What is needed:
Wherever "League" occurs in the entries, copy the line that holds it.

#### Available records ####

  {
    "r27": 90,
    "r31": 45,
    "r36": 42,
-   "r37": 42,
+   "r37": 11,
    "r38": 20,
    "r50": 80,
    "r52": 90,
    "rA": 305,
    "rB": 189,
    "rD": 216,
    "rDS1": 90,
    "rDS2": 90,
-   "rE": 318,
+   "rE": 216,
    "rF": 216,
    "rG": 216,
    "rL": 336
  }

####
#### Available records ####

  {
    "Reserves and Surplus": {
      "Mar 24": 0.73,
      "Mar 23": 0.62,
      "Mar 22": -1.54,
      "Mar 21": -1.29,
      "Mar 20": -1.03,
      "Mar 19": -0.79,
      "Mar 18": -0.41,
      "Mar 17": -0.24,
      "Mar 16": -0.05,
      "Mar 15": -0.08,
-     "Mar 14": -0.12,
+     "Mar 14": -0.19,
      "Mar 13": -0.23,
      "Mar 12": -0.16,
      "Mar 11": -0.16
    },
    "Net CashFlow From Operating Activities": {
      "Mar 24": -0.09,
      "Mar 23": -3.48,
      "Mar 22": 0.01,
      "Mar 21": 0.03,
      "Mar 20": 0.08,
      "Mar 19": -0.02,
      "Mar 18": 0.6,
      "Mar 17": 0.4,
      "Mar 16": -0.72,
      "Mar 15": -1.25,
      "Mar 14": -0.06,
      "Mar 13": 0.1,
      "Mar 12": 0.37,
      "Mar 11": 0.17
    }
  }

####
#### Available records ####

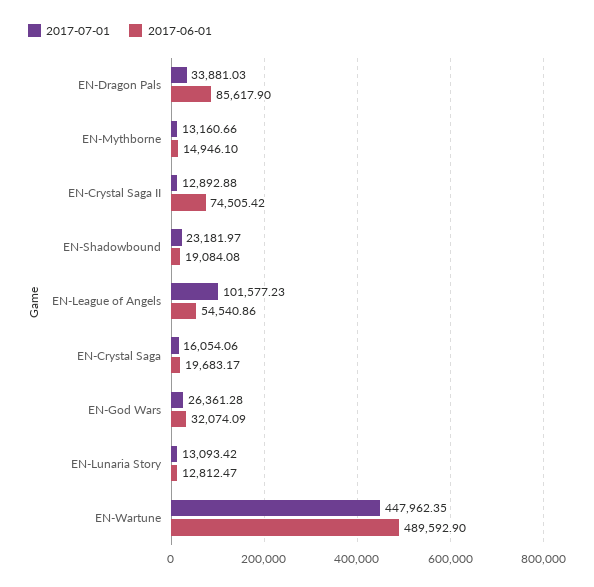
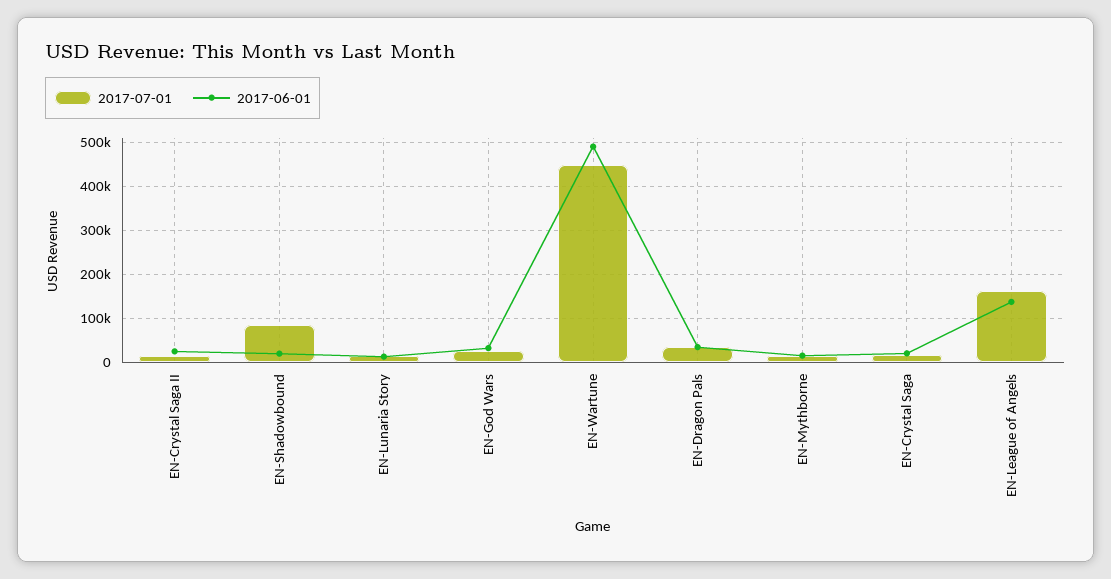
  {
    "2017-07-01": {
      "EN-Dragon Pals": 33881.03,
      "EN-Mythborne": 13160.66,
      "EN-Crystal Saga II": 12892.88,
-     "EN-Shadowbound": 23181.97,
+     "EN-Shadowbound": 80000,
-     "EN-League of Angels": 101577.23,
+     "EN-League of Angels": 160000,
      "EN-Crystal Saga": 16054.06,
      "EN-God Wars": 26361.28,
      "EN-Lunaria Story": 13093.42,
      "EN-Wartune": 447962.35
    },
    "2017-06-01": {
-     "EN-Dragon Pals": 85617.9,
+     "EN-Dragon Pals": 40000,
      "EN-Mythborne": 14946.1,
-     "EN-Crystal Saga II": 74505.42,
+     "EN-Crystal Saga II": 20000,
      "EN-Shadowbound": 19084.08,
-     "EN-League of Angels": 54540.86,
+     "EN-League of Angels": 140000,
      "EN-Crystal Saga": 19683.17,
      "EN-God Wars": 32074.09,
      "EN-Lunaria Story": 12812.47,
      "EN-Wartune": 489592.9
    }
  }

####

Solved exercise:
-     "EN-League of Angels": 101577.23,
+     "EN-League of Angels": 160000,
-     "EN-League of Angels": 54540.86,
+     "EN-League of Angels": 140000,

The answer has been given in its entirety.